# EXERCISE TEXT
###

After doing all this I am glad to say that my conclusions were verified by a top-flight scholar called B. Albrekston in the edition of the Biblia Hebraica Quinta series.
But perhaps this unknown translator in the first century B.C. or A.D. had stumbled on some method of research that has only recently been rediscovered.
Just a thought.
And this is just the tip of the iceberg. How many academics are just doing their “job” to have some good times at conferences and meet pals and eat out in interesting exotic places? Sadly, for any really relevant and well-done paper, there is probably tens of hundreds of others that were produced just because some not-so-clever fellow had to reach their publication quota.
Instead of firing incompetent individuals, the academia decided to implement non-working, corruptible policing systems (kind of like what we see now in handling of the pandemic). But that’s simply what happens then the inmates are allowed to run the asylum, and there is no easy solution for this.
There is an inherent conflict of interest for mediocre people who are devoted to their salary and perks rather than science to fight their own “peers”.
The filter that comes closest to solving it is the journal reputation and rankings. But since they are also lately based on irrelevant mechanical metrics such as number of citations rather than actual content – and since the publishers want to make as much money as possible – these can be subverted too. Ultimately the reasons are greed and moral decay permeating the entire world, including academia.
Amazing. This and real and compelling and important studies either don’t get published or don’t get “peer reviewed.”
I’m looking forward to the day when it’s finally going to be uncovered that circa 70% of all SAGE statements where – in fact – generated by an ExpOpGen program generating spoof expert opinons someone wrote for fun and that Neil Ferguson doesn’t really exist at all.
I mean 12 – 16 years old ought to be vaccinated against some virus in orer to improve their mental health? Does that look like a serious expert opinon? Or rather like world salad?
Peer-review of Isaac Newton’s one million words on alchemy: A substantial and wide-ranging contribution to our science.
Peer-review of Isaac Newton’s physics: This chap is totally wide of all standards of accepted science, this is utterly incomprehensible.
Scientist: (noun) A person engaged in pursuit of a grant, often from a State-funded or State organisation.
The “Death of the Scientific Method “ was highlighted in the then Lockdown Sceptic some months ago and the mantra of following the science is flawed. When the currency if academia is publications it is no surprise that following an accepted understanding be it pro mask, pro vaccination, pro lockdown is much easier than being critical. Just as with Mad Cow Disease, history will demonstrate over reaction based on misunderstanding and outlandish guesses from individuals “Ferguson “ et al- the difference with Covid is that in mad cow disease (CJD) it was cows that were sacrificed.
‘Peer Review’ – Richard Horton, editor-in-chief of The Lancet
“Peer review to the public is portrayed as a quasi-sacred process that helps to make science our most objective truth teller, but we know that the system of peer review is biased, unjust, unaccountable, incomplete, easily fixed, often insulting, usually ignorant, occasionally foolish, and frequently wrong”
And strangely no university librarian or member of the university committee that signs off the library’s funding ever gets sacked (or surcharged, or even publicly exposed) for handing over public money in return for this garbage.
If there wasn’t a demand, there wouldn’t be a supply.
If there weren’t kickbacks, there wouldn’t be a “demand”.

###

# YOUR INSTRUCTIONS
Reproduce a passage from the peer-review comments word for word, beginning at the words "I mean 12 –" and stopping after the words "to our science.".

# INPUT DATA

###

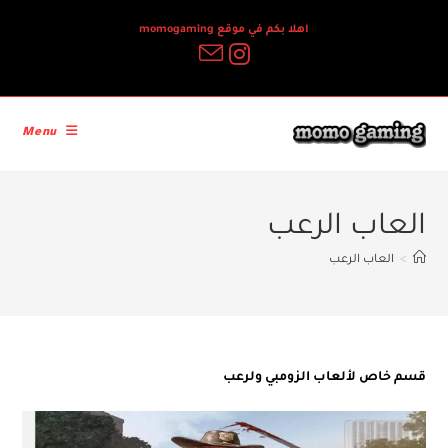
Ski
اهلا بكم في موقع momogaming
t
conten
Menu
العاب الرعب
>
العاب الرعب
قسم خاص لألعاب الزومبي ولرعب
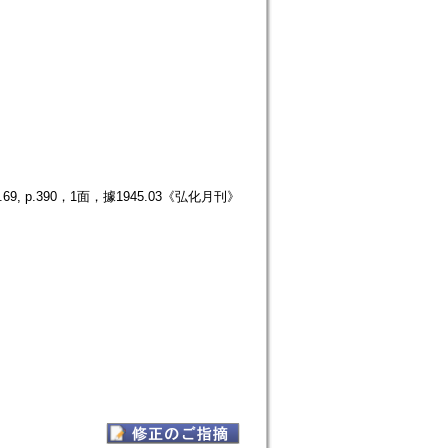
p.390，1面，據1945.03《弘化月刊》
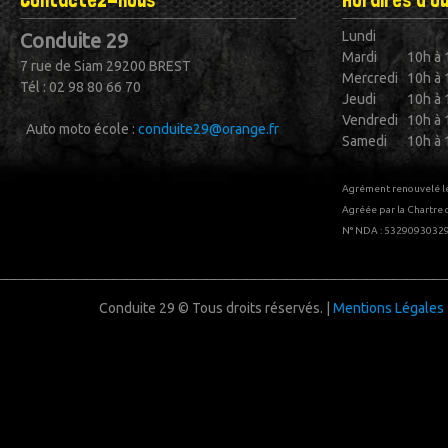
Lundi
Conduite 29
Mardi
10h à 
7 rue de Siam
29200 BREST
Mercredi
10h à 
Tél : 02 98 80 66 70
Jeudi
10h à 
Vendredi
10h à 
Auto moto école :
conduite29@orange.fr
Samedi
10h à 
Agrément renouvelé 
Agréée par la Chartre 
N° NDA : 5329093032
Conduite 29 © Tous droits réservés. |
Mentions Légales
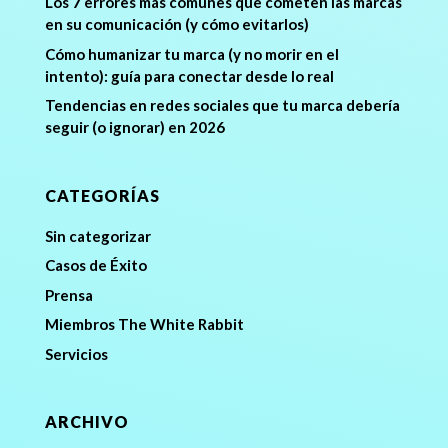
Los 7 errores más comunes que cometen las marcas
en su comunicación (y cómo evitarlos)
Cómo humanizar tu marca (y no morir en el
intento): guía para conectar desde lo real
Tendencias en redes sociales que tu marca debería
seguir (o ignorar) en 2026
CATEGORÍAS
Sin categorizar
Casos de Éxito
Prensa
Miembros The White Rabbit
Servicios
ARCHIVO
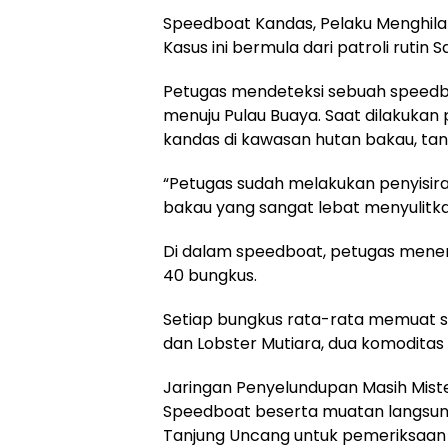
Speedboat Kandas, Pelaku Menghil
Kasus ini bermula dari patroli rutin S
Petugas mendeteksi sebuah speedbo
menuju Pulau Buaya. Saat dilakukan 
kandas di kawasan hutan bakau, tanp
“Petugas sudah melakukan penyisira
bakau yang sangat lebat menyulitka
Di dalam speedboat, petugas menem
40 bungkus.
Setiap bungkus rata-rata memuat sekit
dan Lobster Mutiara, dua komoditas b
Jaringan Penyelundupan Masih Miste
Speedboat beserta muatan langsun
Tanjung Uncang untuk pemeriksaan l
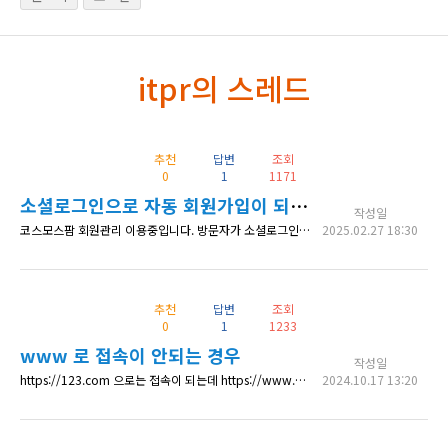
itpr의 스레드
추천
답변
조회
0
1
1171
소셜로그인으로 자동 회원가입이 되지 않게 하는 방법
작성일
코스모스팜 회원관리 이용중입니다. 방문자가 소셜로그인 버튼을 클릭했을 때 회원가입이 되어 있지 않은 상태라면 회원가입 페이지로 리다이렉트 시키는 방법이 있을까요?
2025.02.27 18:30
추천
답변
조회
0
1
1233
www 로 접속이 안되는 경우
작성일
https://123.com 으로는 접속이 되는데 https://www.123.com 으로는 접속이 안됩니다. 어디서 설정을 해주어야 할까요.
2024.10.17 13:20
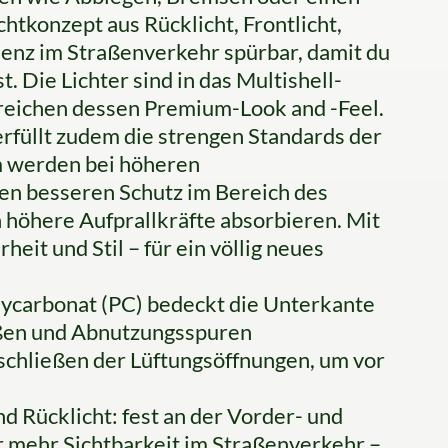
tkonzept aus Rücklicht, Frontlicht,
senz im Straßenverkehr spürbar, damit du
 Die Lichter sind in das Multishell-
treichen dessen Premium-Look and -Feel.
rfüllt zudem die strengen Standards der
werden bei höheren
ten besseren Schutz im Bereich des
 höhere Aufprallkräfte absorbieren. Mit
eit und Stil – für ein völlig neues
ycarbonat (PC) bedeckt die Unterkante
ößen und Abnutzungsspuren
chließen der Lüftungsöffnungen, um vor
d Rücklicht: fest an der Vorder- und
r mehr Sichtbarkeit im Straßenverkehr –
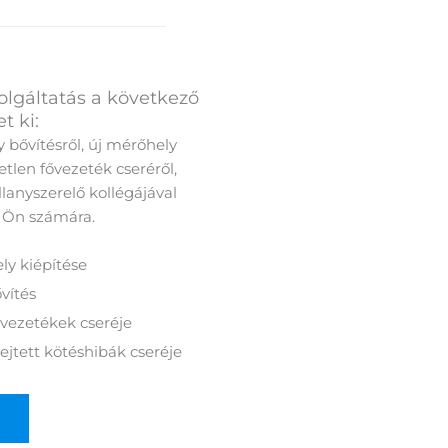
zolgáltatás a következő
t ki:
 bővítésről, új mérőhely
etlen fővezeték cseréről,
llanyszerelő kollégájával
 Ön számára.
y kiépítése
vítés
ővezetékek cseréje
ejtett kötéshibák cseréje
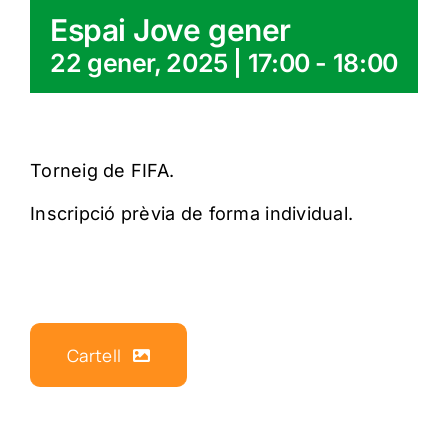
Espai Jove gener
22 gener, 2025 | 17:00
-
18:00
Torneig de FIFA.
Inscripció prèvia de forma individual.
Cartell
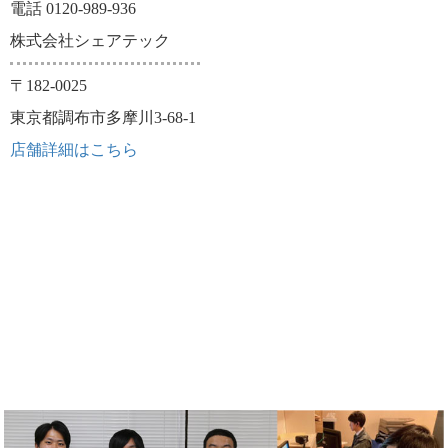
電話 0120-989-936
株式会社シェアテック
〒182-0025
東京都調布市多摩川3-68-1
店舗詳細はこちら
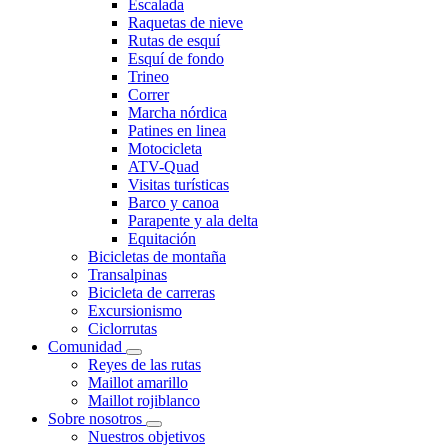
Escalada
Raquetas de nieve
Rutas de esquí
Esquí de fondo
Trineo
Correr
Marcha nórdica
Patines en linea
Motocicleta
ATV-Quad
Visitas turísticas
Barco y canoa
Parapente y ala delta
Equitación
Bicicletas de montaña
Transalpinas
Bicicleta de carreras
Excursionismo
Ciclorrutas
Comunidad
Reyes de las rutas
Maillot amarillo
Maillot rojiblanco
Sobre nosotros
Nuestros objetivos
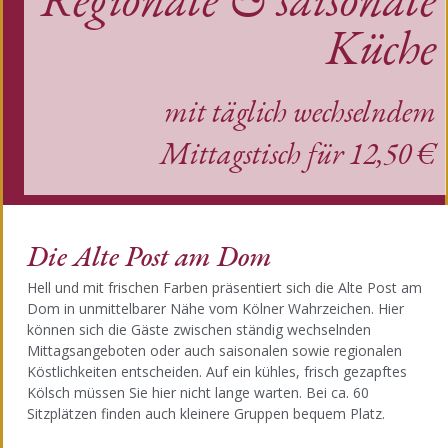
Küche
mit täglich wechselndem
Mittagstisch für 12,50 €
Die Alte Post am Dom
Hell und mit frischen Farben präsentiert sich die Alte Post am
Dom in unmittelbarer Nähe vom Kölner Wahrzeichen. Hier
können sich die Gäste zwischen ständig wechselnden
Mittagsangeboten oder auch saisonalen sowie regionalen
Köstlichkeiten entscheiden. Auf ein kühles, frisch gezapftes
Kölsch müssen Sie hier nicht lange warten. Bei ca. 60
Sitzplätzen finden auch kleinere Gruppen bequem Platz.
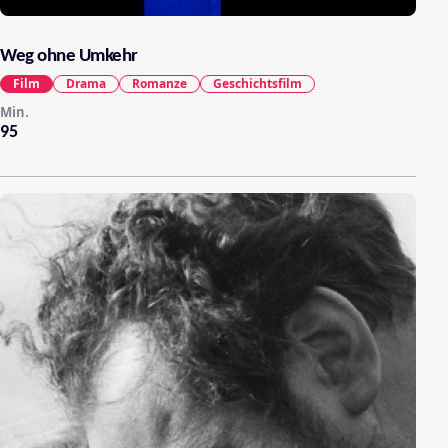
Weg ohne Umkehr
Film
Drama
Romanze
Geschichtsfilm
Min.
95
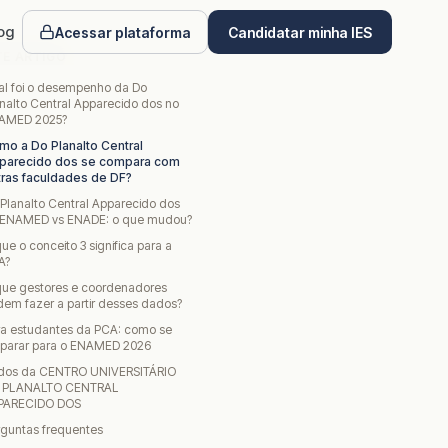
og
Acessar plataforma
Candidatar minha IES
TE ARTIGO
al foi o desempenho da Do
nalto Central Apparecido dos no
AMED 2025?
mo a Do Planalto Central
parecido dos se compara com
tras faculdades de DF?
Planalto Central Apparecido dos
 ENAMED vs ENADE: o que mudou?
ue o conceito 3 significa para a
A?
que gestores e coordenadores
em fazer a partir desses dados?
ra estudantes da PCA: como se
eparar para o ENAMED 2026
dos da CENTRO UNIVERSITÁRIO
 PLANALTO CENTRAL
PARECIDO DOS
rguntas frequentes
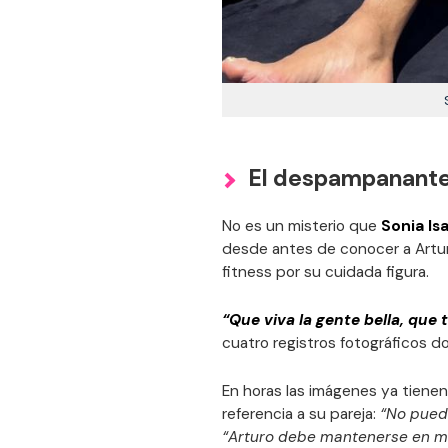
El despampanante 
No es un misterio que
Sonia Is
desde antes de conocer a Artur
fitness por su cuidada figura.
“Que viva la gente bella, que 
cuatro registros fotográficos do
En horas las imágenes ya tienen
referencia a su pareja:
“No puede
“Arturo debe mantenerse en muy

###

# RESULT FOR THIS TASK
I mean 12 – 16 years old ought to be vaccinated against some virus in orer to improve their mental health? Does that look like a serious expert opinon? Or rather like world salad?
Peer-review of Isaac Newton’s one million words on alchemy: A substantial and wide-ranging contribution to our science.